Lee, a local Big Issue vendor, commented on the present situation for Cambridge’s homeless community: “From the info I have received, all the rough sleepers have been housed and the local street outreach team have been giving them food daily. I am very happy this has been done and hopefully they will all get housed permanently. Most of my fellow vendors and other members of the homeless community I know have major health issues so I hope after this crisis we can look at how we look after the homeless. I believe it’s a human rights violation for the UK to allow anyone to be homeless and by housing every here, they have proved it can be done!”
Subscribe to the Big Issue here to support local vendors who are really struggling in the current crisis, as they are no longer able to sell copies on the street. Copies are also being sold in Sainsbury’s.
Lee’s comment reveals the doubt around what will happen to these homeless individuals after the threat of coronavirus has faded. When the worst has passed, it is feared that national and local government will lose the motivation to provide housing, and the homeless community will once again be neglected. Similar concerns have been raised by charities. Hannah Gousy, the head of Policy and Campaigns at Crisis, wrote that she hoped we would “…all take the time to learn lessons and take note so that during more ordinary times work is stepped up to end homelessness for the thousands of people who lose their home every year, more often than not because they lose their job or become sick.”

> [Directions]
1. Rewrite everything in the passage on Cambridge’s homeless community from "Subscribe to the" down to "sold in Sainsbury’s.", putting "local shops" in place of "Sainsbury’s".
2. Answer these questions from the passage on Cambridge’s homeless community:
(a) What does Lee do?
(b) Apart from by subscription, where are copies of the Big Issue being sold?
(c) What position does Hannah Gousy hold?
3. Which organizations, businesses and publications does the passage on Cambridge’s homeless community name? List every one.

> [Data section]
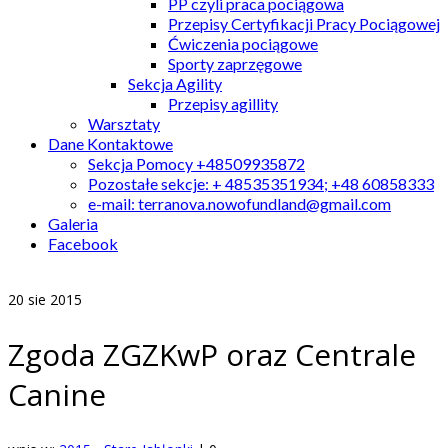
PP czyli praca pociągowa
Przepisy Certyfikacji Pracy Pociągowej
Ćwiczenia pociągowe
Sporty zaprzęgowe
Sekcja Agility
Przepisy agillity
Warsztaty
Dane Kontaktowe
Sekcja Pomocy +48509935872
Pozostałe sekcje: + 48535351934; +48 60858333
e-mail: terranova.nowofundland@gmail.com
Galeria
Facebook
20
sie 2015
Zgoda ZGZKwP oraz Centrale
Canine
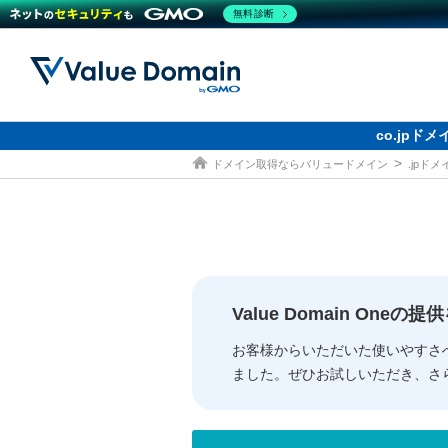
無料診断
co.jp
ドメイン取得ならバリュードメイン
.jpド
ドメイン
レンタルサーバー
セキュリティ
サービス
ドメイ
コアサ
Value
お得意
従来のバリュー
従来のバリュー
DOMAIN
RENTAL SERVER
SECURITY
SERVICE
ドメイ
One
紹介制
ドメイントップ
サーバートップ
セキュリティトップ
サービストップ
gTLD
ドメイ
Value 
Value
Value Domain One
外部サービスでの登録が一部未対
外部サービスでの登録が一部未対
人気ド
お客様からいただいた使いやすさ
ました。ぜひお試しいただき、さ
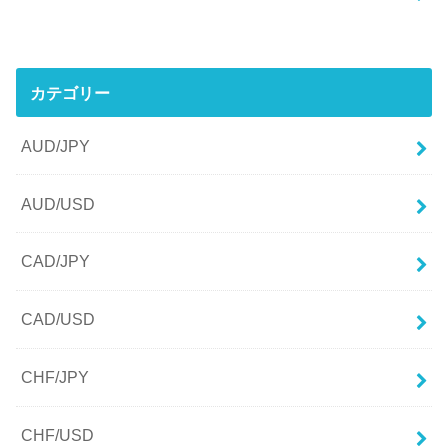
カテゴリー
AUD/JPY
AUD/USD
CAD/JPY
CAD/USD
CHF/JPY
CHF/USD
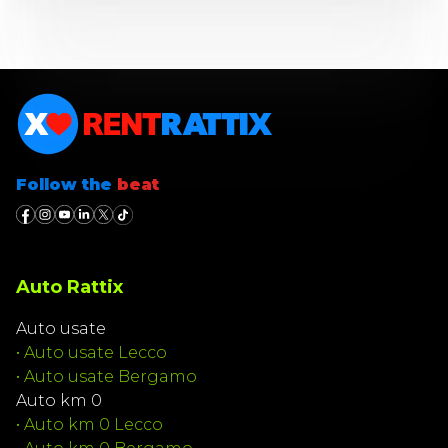
Follow the
beat
Auto Rattix
Auto usate
•
Auto usate Lecco
•
Auto usate Bergamo
Auto km 0
•
Auto km 0 Lecco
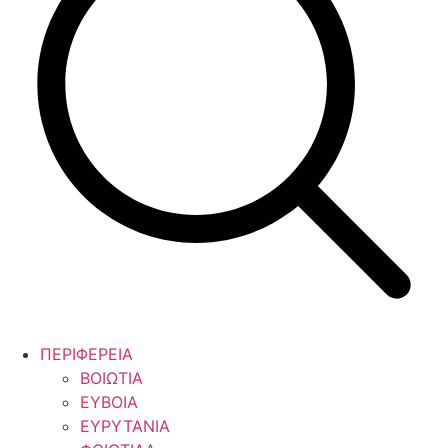
ΠΕΡΙΦΕΡΕΙΑ
ΒΟΙΩΤΙΑ
ΕΥΒΟΙΑ
ΕΥΡΥΤΑΝΙΑ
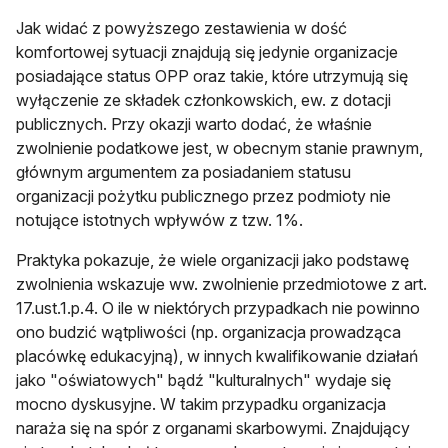
Jak widać z powyższego zestawienia w dość
komfortowej sytuacji znajdują się jedynie organizacje
posiadające status OPP oraz takie, które utrzymują się
wyłączenie ze składek członkowskich, ew. z dotacji
publicznych. Przy okazji warto dodać, że właśnie
zwolnienie podatkowe jest, w obecnym stanie prawnym,
głównym argumentem za posiadaniem statusu
organizacji pożytku publicznego przez podmioty nie
notujące istotnych wpływów z tzw. 1%.
Praktyka pokazuje, że wiele organizacji jako podstawę
zwolnienia wskazuje ww. zwolnienie przedmiotowe z art.
17.ust.1.p.4. O ile w niektórych przypadkach nie powinno
ono budzić wątpliwości (np. organizacja prowadząca
placówkę edukacyjną), w innych kwalifikowanie działań
jako "oświatowych" bądź "kulturalnych" wydaje się
mocno dyskusyjne. W takim przypadku organizacja
naraża się na spór z organami skarbowymi. Znajdujący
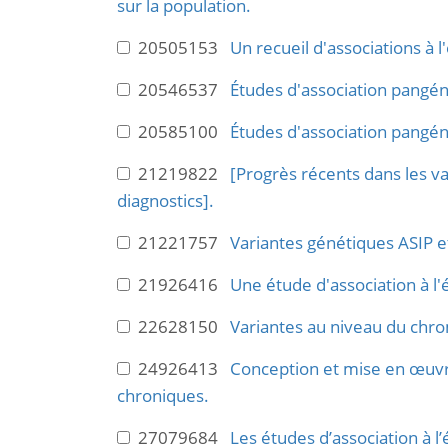
sur la population.
20505153
Un recueil d'associations à 
20546537
Études d'association pangén
20585100
Études d'association pangén
21219822
[Progrès récents dans les v
diagnostics].
21221757
Variantes génétiques ASIP 
21926416
Une étude d'association à l
22628150
Variantes au niveau du chr
24926413
Conception et mise en œuvre
chroniques.
27079684
Les études d’association à l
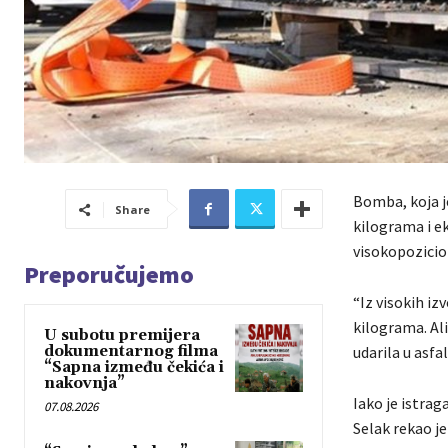
Bomba, koja je
Share
kilograma i ek
visokopozicio
Preporučujemo
“Iz visokih i
kilograma. Ali
U subotu premijera
dokumentarnog filma
udarila u asfa
“Sapna između čekića i
nakovnja”
Iako je istrag
07.08.2026
Selak rekao je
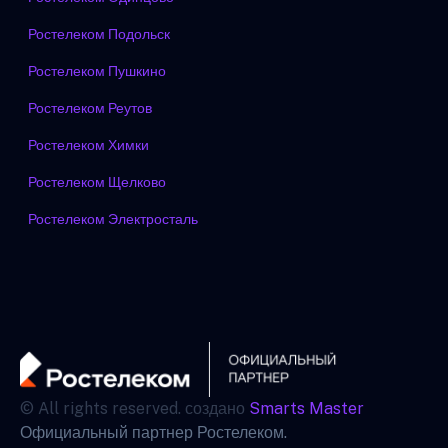
Ростелеком Подольск
Ростелеком Пушкино
Ростелеком Реутов
Ростелеком Химки
Ростелеком Щелково
Ростелеком Электросталь
© All rights reserved. создано
Smarts Master
Официальный партнер Ростелеком.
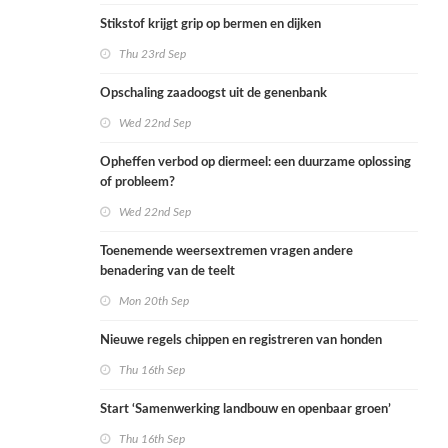
Stikstof krijgt grip op bermen en dijken
Thu 23rd Sep
Opschaling zaadoogst uit de genenbank
Wed 22nd Sep
Opheffen verbod op diermeel: een duurzame oplossing
of probleem?
Wed 22nd Sep
Toenemende weersextremen vragen andere
benadering van de teelt
Mon 20th Sep
Nieuwe regels chippen en registreren van honden
Thu 16th Sep
Start ‘Samenwerking landbouw en openbaar groen’
Thu 16th Sep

> [Answers by item number]
1.
Subscribe to the Big Issue here to support local vendors who are really struggling in the current crisis, as they are no longer able to sell copies on the street. Copies are also being sold in local shops.

2.
(a) Lee is a local Big Issue vendor.
(b) Copies are being sold in Sainsbury’s.
(c) She is the head of Policy and Campaigns at Crisis.

3.
Big Issue
Sainsbury’s
Crisis